Application restart: After making these changes, it is necessary to restart ArchiHUB for the new settings to take effect. You can run docker compose up --build -d from the root folder as we saw in the chapter to update the application.

Enable ElasticSearch for Searching

By default, the Elasticsearch container is downloaded and installed along with ArchiHUB. However, this functionality is not automatically enabled because it requires quite a lot of machine resources as you catalog and index information. Let’s see how you can activate it and how to use it. This functionality is essential to perform keyword searches both in the metadata of the resources and in the files you process.

Activating Elasticsearch in ArchiHUB

The first step is to go to the system configuration and in the Index Management section activate the first option.

After activating Elasticsearch in the system configuration, it is necessary to restart the backend container to apply the changes. This can be done in two ways:

From console: You must navigate to the local-machine/archihub folder and from there you can run the following command to restart the backend container: docker compose up -d --no-deps archihub_flask_backend.
From desktop application: In the desktop application it is a little simpler, make sure you are in the submenu of the containers, look for the one that says archihub_flask_backend and simply stop it and start again.

To validate that the Elasticsearch index has started correctly, follow these steps:

Head back to the system configuration in the ArchiHUB interface. Look for the “Index Management” section and check if the first option is active. If this option is active, congratulations! You now have your archive connected to the index, which means that Elasticsearch is working properly and you can take advantage of ArchiHUB’s advanced search capabilities.

If the first option is not active, it is possible that a problem occurred when starting the index. In this case, try to solve the problem by consulting our frequently asked questions section, where some of the common problems and their solutions are addressed. If you do not find the answer there, we recommend that you ask in the forum of the application, where the community and developers can offer help and guidance to solve any problem.

Start indexing

For Elasticsearch to work correctly with ArchiHUB, it is necessary to generate a mapping for the index, which defines the structure of the data to be indexed. Fortunately, ArchiHUB takes care of this automatically using the metadata standards you have defined. Here’s how to perform these steps:

First, access the system settings in the ArchiHUB interface and look for the section called Index Management. Here, you should click on the option to “Regenerate index”. This will generate the necessary mapping based on your metadata standards. It is important to note that this action will appear in your processing in your profile, allowing you to track its progress.

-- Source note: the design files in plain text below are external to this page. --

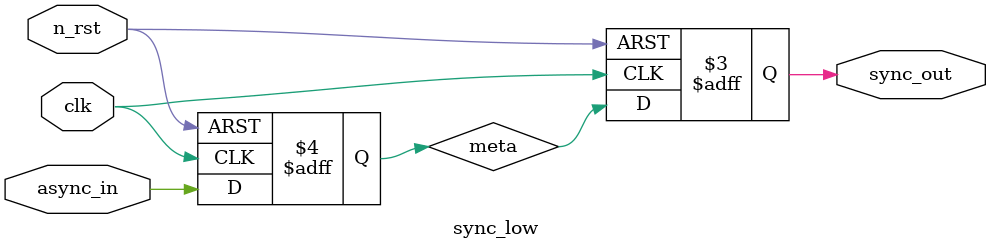
<source format=sv>

module sync_low(
    input wire clk,
    input wire n_rst,
    input wire async_in,
    output reg sync_out
);

reg meta;

always_ff @(posedge clk,negedge n_rst) begin
    if (!n_rst) begin
        meta <= 1'b0;
        sync_out <= 1'b0;
    end
    else begin
        meta <= async_in;
        sync_out <= meta;
    end
end

endmodule


</source>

After regenerating the index, you must index the resources to upload them to the index so that you can start searching. To do this, in the same section Index Management, select the option “Index the resources”. This process can also be followed from the “My Processes” section in your profile, where you will be able to see the status and progress of the indexing.

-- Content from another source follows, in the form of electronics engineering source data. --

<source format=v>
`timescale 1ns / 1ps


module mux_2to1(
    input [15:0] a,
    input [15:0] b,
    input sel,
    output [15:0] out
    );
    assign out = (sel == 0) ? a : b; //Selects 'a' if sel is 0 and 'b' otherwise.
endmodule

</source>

Once the index is generated and the resources are indexed, ArchiHUB will automatically take care of uploading the database changes to Elasticsearch in case the content is updated. This ensures that the information in the index is always up to date and reflects the changes made to the archive.

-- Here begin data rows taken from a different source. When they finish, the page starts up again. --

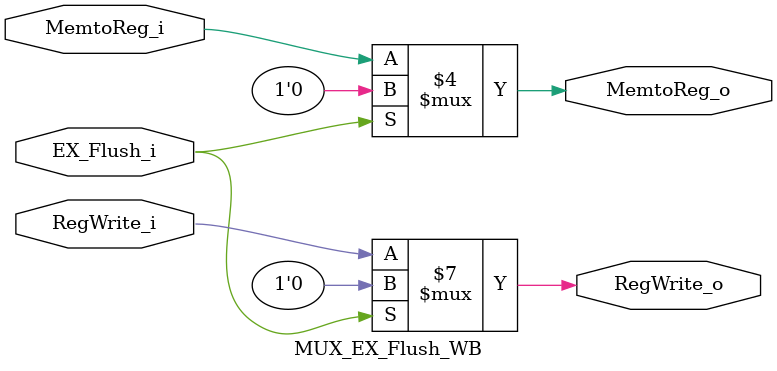
<source format=v>
module MUX_EX_Flush_WB(
EX_Flush_i,
RegWrite_i,
MemtoReg_i, 
RegWrite_o, 
MemtoReg_o 
);

input EX_Flush_i;
input RegWrite_i;
input MemtoReg_i; 

output reg RegWrite_o; 
output reg MemtoReg_o; 

always @(*) begin
if(EX_Flush_i == 0) begin
	RegWrite_o = RegWrite_i;
	MemtoReg_o = MemtoReg_i;
end
else begin
	RegWrite_o = 0;
	MemtoReg_o = 0;
end
end

endmodule

</source>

Processing Node Configuration

By default, our docker-compose.yml file starts a single processing node dedicated to all tasks that are not in a specific processing queue. You can learn more about the processing queues by clicking here.

However, if we want to install new plugins that may use a bit more intensive processing, we need to modify that file.

To do this open the docker-compose.yml file in a text editor and go to the CELERY QUEUE SERVICE section. You will notice that it looks a lot like CELERY WORKER SERVICE but it is commented out and the command it executes is different as we now have the processing rows specified. Uncomment the whole block of text, then open the terminal and restart the containers with docker compose up --build -d.